Grade 10 → Statistics ↓
Measures of Central Tendency
Measures of central tendency are important concepts in statistics that help us find the central or typical value in a set of data. These measures give us an idea about where most of the values fall in a data set. They are widely used to summarize data and are helpful in a variety of fields, including economics, education, and healthcare.
The three main measures of central tendency are the mean, median, and mode. Each measure serves different purposes and may be more appropriate for certain types of data than others.
Meaning
The average is the most commonly used measure of central tendency. It is often referred to simply as "the average." The average is calculated by adding up all the numbers in a data set and then dividing by the number of values in the data set. This is especially useful when dealing with data without extreme values (outliers).
Mean = (sum of all values in the data set) / (number of values in the data set)
Let us consider an example:
Imagine we have the following data set showing students' marks in a math test:
Score: 78, 85, 90, 95, 100
To calculate the average score, we first add all the scores together:
Total = 78 + 85 + 90 + 95 + 100 = 448
Next, we divide the total by the number of points present. In this case, there are 5 points:
Mean = 448 / 5 = 89.6
The average score for this group of students is 89.6.
Visual example
In this visual example, each colored circle represents one of the scores. The dashed line represents the mean, which is the average position of all data points.
Median
The median is the middle number in an ordered, ascending or descending list of numbers. If the total number of values is odd, the median is the middle number. If even, it is the average of the two middle numbers. The median is useful for determining the center of a data set when dealing with outliers or skewed data.
Consider the same set of points:
Score: 78, 85, 90, 95, 100
To find the median, arrange the numbers in order and find the middle score:
In order: 78, 85, 90, 95, 100 Median = 90 (third number in a set of five)
If we add one more digit, say 82, the new data set will be:
Score: 78, 82, 85, 90, 95, 100
Since we have six numbers, we take the average of the two middle numbers, 85 and 90:
Median = (85 + 90) / 2 = 87.5
Visual example
Here, the dashed line represents the position of the median, and depicts it as the central dividing line of all the data.
Method
The mode is the value that appears most often in a data set. A set of data may have one mode, more than one mode, or no mode. The mode is particularly useful in qualitative data, where we observe the frequencies of categories.
Let's work through an example:
Data: 5, 8, 9, 8, 10, 15, 8, 22
Here, the number 8 appears most frequently. So, the mode of this data set is 8.
Let's add some more numbers to make this more difficult:
Data: 5, 8, 9, 8, 10, 9, 15, 8, 9, 22
In this new data set, the numbers 8 and 9 both appear most frequently. This means that the data set is bimodal, with two modes: 8 and 9.
Visual example
In the visualization, the largest circles represent the modes of the data set. These are the most frequently occurring values within the set.
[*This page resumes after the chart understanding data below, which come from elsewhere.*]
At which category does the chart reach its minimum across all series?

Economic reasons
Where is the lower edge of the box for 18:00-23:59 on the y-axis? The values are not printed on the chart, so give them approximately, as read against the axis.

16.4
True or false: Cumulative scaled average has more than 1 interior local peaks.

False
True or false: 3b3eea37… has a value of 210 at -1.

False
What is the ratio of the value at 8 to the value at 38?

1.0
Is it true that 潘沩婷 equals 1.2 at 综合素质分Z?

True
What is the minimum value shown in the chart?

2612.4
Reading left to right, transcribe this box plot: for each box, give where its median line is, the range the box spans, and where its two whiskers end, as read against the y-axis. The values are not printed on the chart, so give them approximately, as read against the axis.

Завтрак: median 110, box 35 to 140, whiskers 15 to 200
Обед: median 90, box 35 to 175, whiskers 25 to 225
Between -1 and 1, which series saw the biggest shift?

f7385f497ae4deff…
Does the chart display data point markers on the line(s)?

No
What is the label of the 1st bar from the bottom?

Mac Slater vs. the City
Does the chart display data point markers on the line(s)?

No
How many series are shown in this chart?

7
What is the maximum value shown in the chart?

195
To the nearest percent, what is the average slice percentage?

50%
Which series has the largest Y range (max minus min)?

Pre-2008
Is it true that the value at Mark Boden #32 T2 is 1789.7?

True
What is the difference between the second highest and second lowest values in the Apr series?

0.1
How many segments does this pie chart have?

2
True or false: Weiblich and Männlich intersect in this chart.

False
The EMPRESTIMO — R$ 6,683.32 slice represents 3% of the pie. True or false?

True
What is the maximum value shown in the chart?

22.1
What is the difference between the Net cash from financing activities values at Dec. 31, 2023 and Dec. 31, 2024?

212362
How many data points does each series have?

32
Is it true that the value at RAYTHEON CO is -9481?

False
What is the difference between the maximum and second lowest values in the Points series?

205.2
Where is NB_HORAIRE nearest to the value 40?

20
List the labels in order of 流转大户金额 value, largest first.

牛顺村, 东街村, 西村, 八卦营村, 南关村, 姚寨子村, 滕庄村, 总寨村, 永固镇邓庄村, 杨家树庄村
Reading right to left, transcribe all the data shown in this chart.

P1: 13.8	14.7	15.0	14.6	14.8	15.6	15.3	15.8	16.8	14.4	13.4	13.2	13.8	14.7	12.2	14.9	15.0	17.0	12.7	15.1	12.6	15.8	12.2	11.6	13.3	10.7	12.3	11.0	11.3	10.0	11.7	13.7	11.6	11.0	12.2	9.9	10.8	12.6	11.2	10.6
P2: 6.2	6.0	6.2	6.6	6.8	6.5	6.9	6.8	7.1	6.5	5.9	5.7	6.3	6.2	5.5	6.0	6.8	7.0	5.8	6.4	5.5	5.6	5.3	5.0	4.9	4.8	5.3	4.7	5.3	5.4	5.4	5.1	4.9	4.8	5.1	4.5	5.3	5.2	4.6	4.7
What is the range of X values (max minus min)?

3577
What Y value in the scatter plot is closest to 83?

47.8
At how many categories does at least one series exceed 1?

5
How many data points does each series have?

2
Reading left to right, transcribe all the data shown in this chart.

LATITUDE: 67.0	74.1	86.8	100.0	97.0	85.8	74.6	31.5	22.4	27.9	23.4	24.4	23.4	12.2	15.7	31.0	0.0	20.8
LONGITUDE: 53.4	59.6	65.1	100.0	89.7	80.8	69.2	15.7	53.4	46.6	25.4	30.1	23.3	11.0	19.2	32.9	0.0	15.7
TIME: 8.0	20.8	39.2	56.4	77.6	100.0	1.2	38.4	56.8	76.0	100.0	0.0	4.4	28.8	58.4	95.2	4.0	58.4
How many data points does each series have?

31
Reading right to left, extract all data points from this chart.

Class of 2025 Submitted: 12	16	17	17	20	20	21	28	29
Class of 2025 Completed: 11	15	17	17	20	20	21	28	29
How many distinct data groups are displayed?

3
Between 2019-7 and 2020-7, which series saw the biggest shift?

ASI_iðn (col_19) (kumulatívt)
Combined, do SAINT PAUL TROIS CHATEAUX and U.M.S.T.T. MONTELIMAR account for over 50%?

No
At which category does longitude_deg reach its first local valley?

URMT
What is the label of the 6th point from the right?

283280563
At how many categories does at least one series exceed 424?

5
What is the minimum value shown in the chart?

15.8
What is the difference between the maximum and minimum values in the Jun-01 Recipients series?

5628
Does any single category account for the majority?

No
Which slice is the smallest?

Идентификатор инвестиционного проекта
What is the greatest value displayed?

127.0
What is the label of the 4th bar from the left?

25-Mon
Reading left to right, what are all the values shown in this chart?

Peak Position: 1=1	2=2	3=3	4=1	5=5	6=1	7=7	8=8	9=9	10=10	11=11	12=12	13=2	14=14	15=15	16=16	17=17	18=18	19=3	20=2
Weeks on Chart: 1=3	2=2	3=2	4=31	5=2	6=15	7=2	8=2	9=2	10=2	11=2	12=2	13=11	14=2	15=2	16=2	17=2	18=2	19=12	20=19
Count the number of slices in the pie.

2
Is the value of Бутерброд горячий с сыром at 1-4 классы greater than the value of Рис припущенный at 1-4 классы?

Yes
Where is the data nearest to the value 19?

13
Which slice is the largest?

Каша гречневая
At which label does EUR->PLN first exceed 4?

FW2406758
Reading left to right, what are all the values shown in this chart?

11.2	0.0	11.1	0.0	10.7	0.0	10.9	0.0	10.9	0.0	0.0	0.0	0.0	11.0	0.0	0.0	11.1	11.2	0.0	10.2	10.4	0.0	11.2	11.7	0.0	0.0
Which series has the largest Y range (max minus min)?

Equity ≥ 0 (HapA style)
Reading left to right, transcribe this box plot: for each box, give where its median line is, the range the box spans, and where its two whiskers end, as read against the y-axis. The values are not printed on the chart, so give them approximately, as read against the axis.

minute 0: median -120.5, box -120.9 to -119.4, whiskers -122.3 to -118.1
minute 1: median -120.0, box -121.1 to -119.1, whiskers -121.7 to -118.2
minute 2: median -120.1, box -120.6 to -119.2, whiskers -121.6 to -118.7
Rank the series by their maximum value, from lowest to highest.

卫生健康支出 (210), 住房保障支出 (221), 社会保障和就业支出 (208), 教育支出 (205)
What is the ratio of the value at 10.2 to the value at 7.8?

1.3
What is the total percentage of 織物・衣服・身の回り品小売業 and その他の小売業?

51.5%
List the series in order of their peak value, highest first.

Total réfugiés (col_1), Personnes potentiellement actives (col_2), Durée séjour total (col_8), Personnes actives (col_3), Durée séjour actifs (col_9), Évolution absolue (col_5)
In statistical analysis, it is important to understand when to use each measure of central tendency. Each measure reveals different aspects of the data. Choosing the right measure may depend on the nature of the data being analyzed and the specific insights needed.
Comparison of mean, median and mode
Each measure of central tendency has its own strengths and weaknesses:
- Mean: Best for data without outliers and gives a true average. However, it can be heavily skewed by outliers.
- Median: Ideal for skewed distributions or ordinal data, as it is not affected by extreme values.
- Mode: Useful for identifying the most frequently occurring items in categorical data and can help understand the shape of the data distribution.
Let's consider an example of outliers:
Consider the following data set:
Data: 2, 4, 4, 4, 5, 7, 9, 70
The numbers mostly range from 2 to 9, but there is one exception (70) which is much larger than the other numbers.
Calculation of Mean:
Mean = (2 + 4 + 4 + 4 + 5 + 7 + 9 + 70) / 8 = 13.1
The average is 13.1, which does not reflect the typical value in the data set because of the outlier of 70.
To calculate the median, first arrange the data:
2, 4, 4, 4, 5, 7, 9, 70 Since there are 8 values, the median is (4 + 5) / 2 = 4.5
The mean of 4.5 better represents the central value of this data, which is not affected by outliers.
Method:
The most frequently occurring value is 4.
In this case, the mode is useful to indicate the most common occurrence.
Choosing the best solution
Choosing the right measure of central tendency depends on the nature of the data and the specific questions you want to answer:
- If there are no outliers: The mean may be a good choice.
- If the data is skewed: The median is often more accurate.
- If the data is categorical or discrete and contains repeated data points: The mode can provide important information.
In summary, the mean, median, and mode are powerful tools for summarizing data. Each has its own unique strengths that make it appropriate for different situations. By understanding these differences and practicing with data, you can decide which measure to use for robust data analysis.